In 2001 we purchased a house on a block of land (730m2) which was our PPOR. 4 months ago we demolished the house and are now renting, as we intend to build on one side of the land (taking 12-15 months), live in the new house for 3-6 months and then sell it. At settlement, we will make application for new titles to issue (all surveying work, planning approvals etc will be in place; all that will be left to be done is to lodge the paperwork with Landgate to create the new titles documents for the surveyed blocks) – one title will be for the property being sold and settled, and the other for the remaining block.
We would then like to build on the second piece of land and live in this house for at least 5-7 years.
What will our CGT position be with respect to the sale of the first and second homes? We do have some flexibility as to what we do with land and/or houses, and when we do it, if taking a different course will put us in a better overall financial position.
Firstly you have a problem if you build the first new house with the intention to sell. Living there for 3 to 6 month will make no difference. It is a profit making venture so the profit is normal business income and you would have to charge GST on the sale.

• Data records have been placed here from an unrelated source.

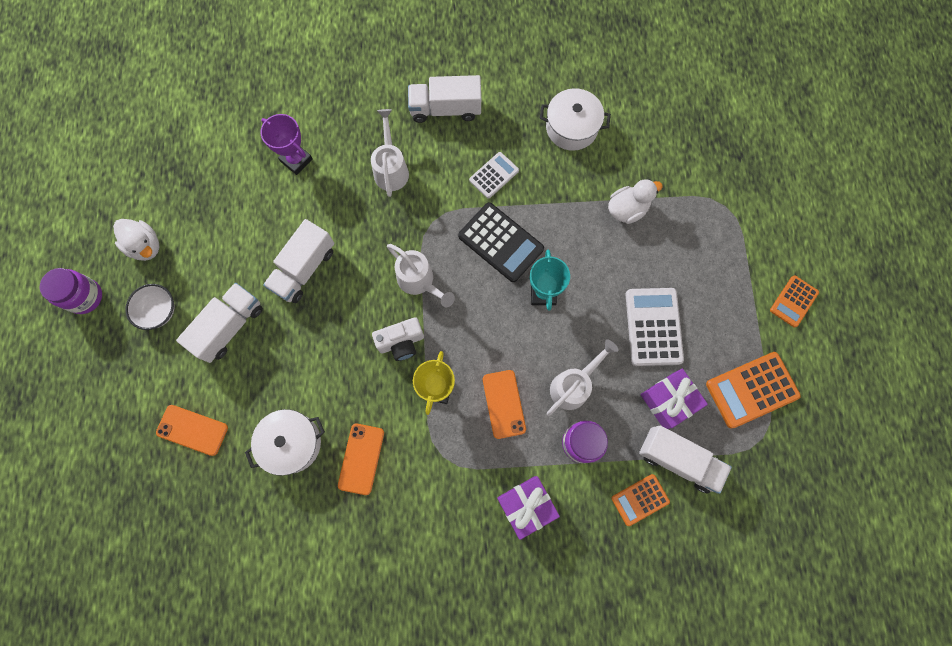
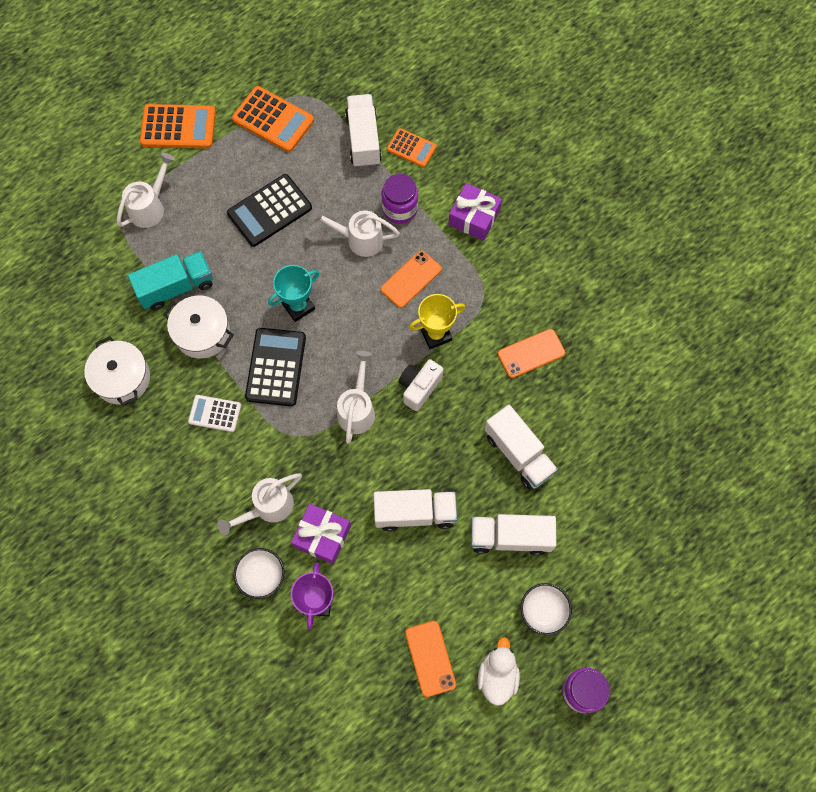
camera: 125 degrees left, 5 degrees down
orange phone [156,405,228,456] -> orange phone moved to [405,621,456,697]
white pot [245,409,325,476] -> white pot moved to [163,295,234,359]
white camera [372,317,424,361] -> white camera turned 90 degrees counterclockwise [399,359,443,411]
white truck [408,75,481,123] -> white truck moved to [484,405,558,490]
white duck [608,179,663,224] -> turquoise truck [128,251,213,310]
white calculator [626,288,684,366] -> black calculator [227,174,312,247]
purple gift [640,368,708,429] -> purple gift moved to [291,504,351,564]
orange calculator [770,275,819,328] -> orange calculator [140,104,216,148], size x1.66
none -> white watering can [117,153,175,228]
none -> white bowl [234,548,285,599]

The second home you appear to be building to keep as your home so certainly from the time you move in to it to the time you sell it would be entitled to the main residence exemption. You can also cover it with your main residence exemption using either the absence rule or the 4 year vacant land/ renovation rule from the time you move out of the old (demolished) home to moving into the new home as soon as it is completed. And of course the period before demolishing the old home will be exempt as you main residence. So with careful planning this second home can be sold CGT free
Note even if you built the first with the intention of making it your home you would still then need to choose which of the properties got your main residence exemption during the period you owned both because the way you have planned it they cannot both be covered by the main residence exemption at the same time.